A proprietary bioinformatics tissue variant calling pipeline was used to select a set of 16 high-ranked, patient-specific, somatic, clonal single-nucleotide variants from whole-exome sequencing. The Signatera amplicon design pipeline was used to generate multiplex PCR (mPCR) primer pairs for the given set of 16 variants. For cfDNA library preparation, up to 20,000 genome equivalents of cfDNA from each plasma sample were used. The cfDNA was end-repaired, A-tailed and ligated with custom adaptors, followed by amplification (20 cycles) and purified using Ampure XP beads (Agencourt/Beckman Coulter). A proprietary mPCR methodology was used to run patient-specific assays. Sequencing was performed on these mPCR products on an Illumina HiSeq 2500 Rapid Run (50 cycles) using the Illumina Paired End v.2 kit with an average read depth of >100,000× per amplicon. All paired-end reads were merged using Pear v.0.9.8 software and mapped to the hg19 reference genome with Novoalign v.2.3.4 (http://www.novocraft.com/). Plasma samples with at least two variants with a confidence score above a predefined algorithm threshold were defined as ctDNA-positive.

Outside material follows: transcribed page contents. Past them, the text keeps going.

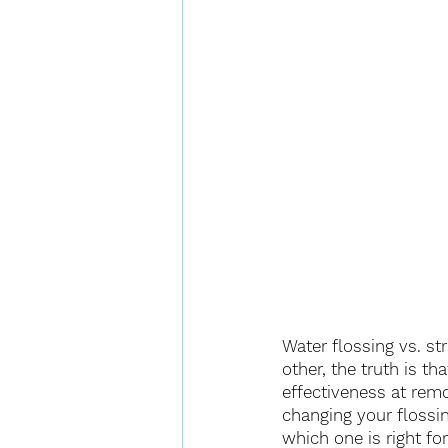
Water flossing vs. st
other, the truth is t
effectiveness at remo
changing your flossin
which one is right fo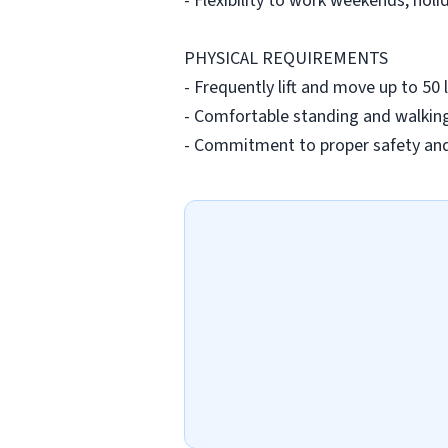
- Flexibility to work weekends, holi
PHYSICAL REQUIREMENTS
- Frequently lift and move up to 5
- Comfortable standing and walking
- Commitment to proper safety and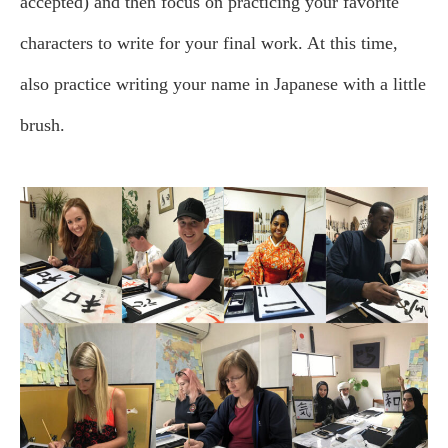
accepted) and then focus on practicing your favorite
characters to write for your final work. At this time,
also practice writing your name in Japanese with a little
brush.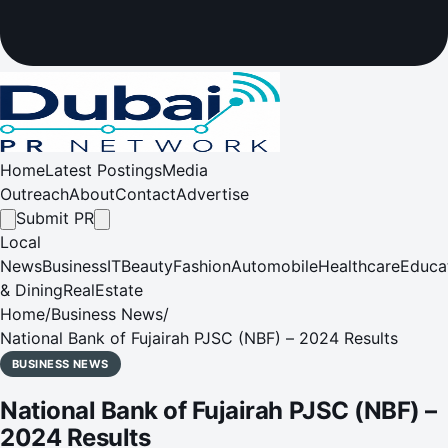
Home
Latest Postings
Media
Outreach
About
Contact
Advertise
Submit PR
Local
News
Business
IT
Beauty
Fashion
Automobile
Healthcare
Educa
& Dining
RealEstate
Home
/
Business News
/
National Bank of Fujairah PJSC (NBF) – 2024 Results
BUSINESS NEWS
National Bank of Fujairah PJSC (NBF) –
2024 Results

Flow cytometry of fresh blood

Flow cytometry was performed as previously described95. In brief, fresh blood samples were processed and analyzed within 24 h after blood draw. Peripheral blood was collected in EDTA vacutainers (BD) and subjected to red blood cell lysis (lysis buffer, dH2O, NH4Cl, NaHCCO3 and EDTA). Cells were suspended in PBS containing 0.5% BSA and 2 mM EDTA and counted using the NucleoCounter NC-200 (Chemometec) automated cell counter. To obtain absolute white blood cell counts per ml human blood, the total amount of post-lysis cells was divided by the volume (ml) of blood obtained from the patient. For surface antigen staining, cells were first incubated with human FcR Blocking Reagent (1:100 dilution, Miltenyi) for 15 min at 4 °C and then incubated with fluorochrome-conjugated antibodies for 30 min at 4 °C. For intracellular antigen staining, cells were fixed with Fixation/Permeabilization solution 1× (Foxp3/Transcription Factor Staining Buffer Set, eBioscience) for 30 min at 4 °C and stained with fluorochrome-conjugated antibodies in Permeabilization buffer 1× (eBioscience) for 30 min at room temperature. Viability was assessed by staining with either 7AAD staining solution (1:10 dilution; eBioscience) or Zombie Red Fixable Viability kit (1:800 dilution, BioLegend). Data acquisition was performed on an LSRII SORP flow cytometer (BD Biosciences) using Diva software and data analysis was performed using FlowJo v.10.6.2. The gating strategy is displayed in Extended Data Fig. 5a.

Reporting summary

Further information on research design is available in the Nature Portfolio Reporting Summary linked to this article.